Clamping down on her feelings for Adam, on her desperate need to find out what he was doing in town, she returned to the dog and focused on the one who really needed her. Stroking her head, Megan said, “You’re being a very brave girl.” The dog’s shivering had stopped and her muscles were relaxing. The shot was numbing up the area Megan had to suture.
“Who is Cole?” Adam asked, his voice edgy. “Your boyfriend?”
He must have heard her on the phone. Long practice kept her hands working steadily as she began suturing, but panic raced through her system at hearing that name on Adam’s lips.
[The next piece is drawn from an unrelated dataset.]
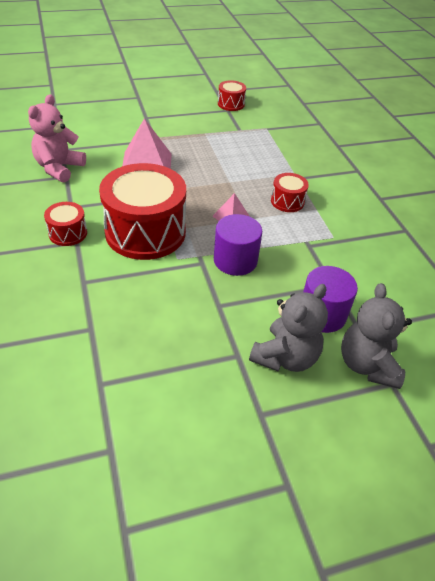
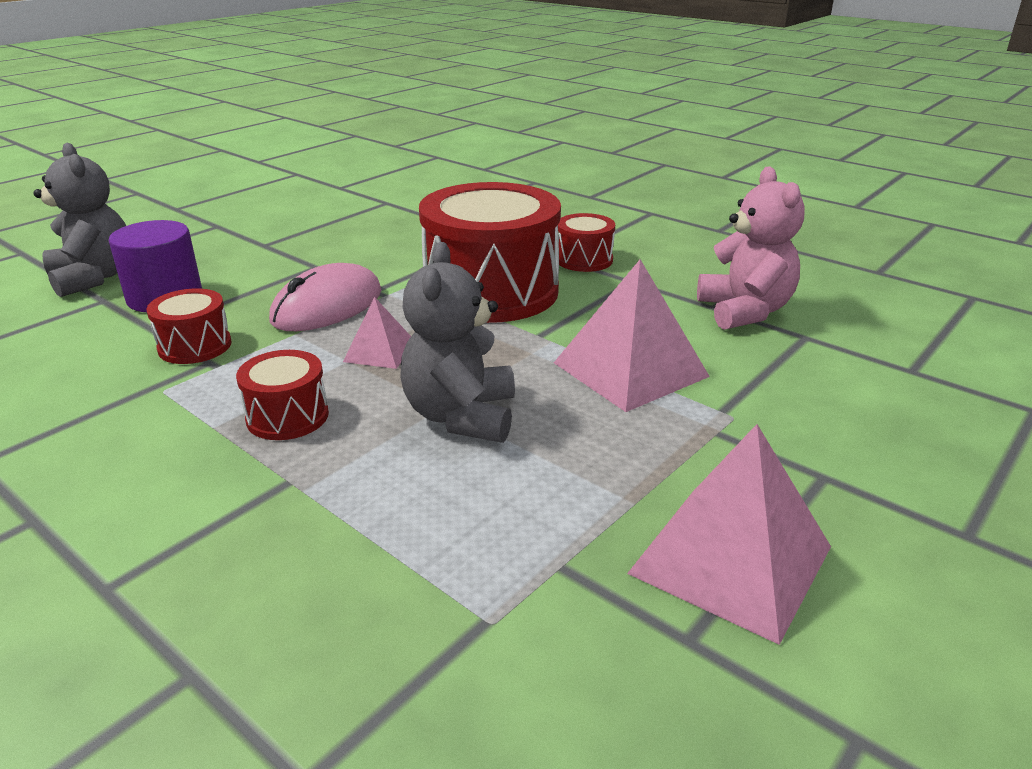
camera: 150 degrees right, 15 degrees down
(198, 115) = (731, 559): none -> pink pyramid
(231, 104) = (715, 681): red drum -> red drum (195, 346)
(235, 260) = (327, 306): purple cylinder -> pink mouse
(285, 357) = (205, 257): grey teddy bear -> grey teddy bear (461, 416)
She could feel his stare on her as he waited for an answer.
“Is eavesdropping one of the skills you learned in Special Ops?”
He was silent, so she paused in her stitching and looked up.
His eyes heated. “Not skills, simple curiosity. I’ve missed you, Meg.”
Adam’s voice was pitched low and needy. The tone skated over her skin and sank deep into her belly. The memory of his touch was burned on her mind and body. She’d never found anyone else who made her feel like he did when he was with her, as if she was the center of his world. Twice she’d thought that meant he wanted a real relationship, and twice he’d cut her off. That was what she had to remember for her own sake, not to mention Cole’s.
She returned her full attention to the dog that needed her. “And Cole is none of your business.”
But that was a lie.
Had she done the right thing by not telling Adam that she’d had their son?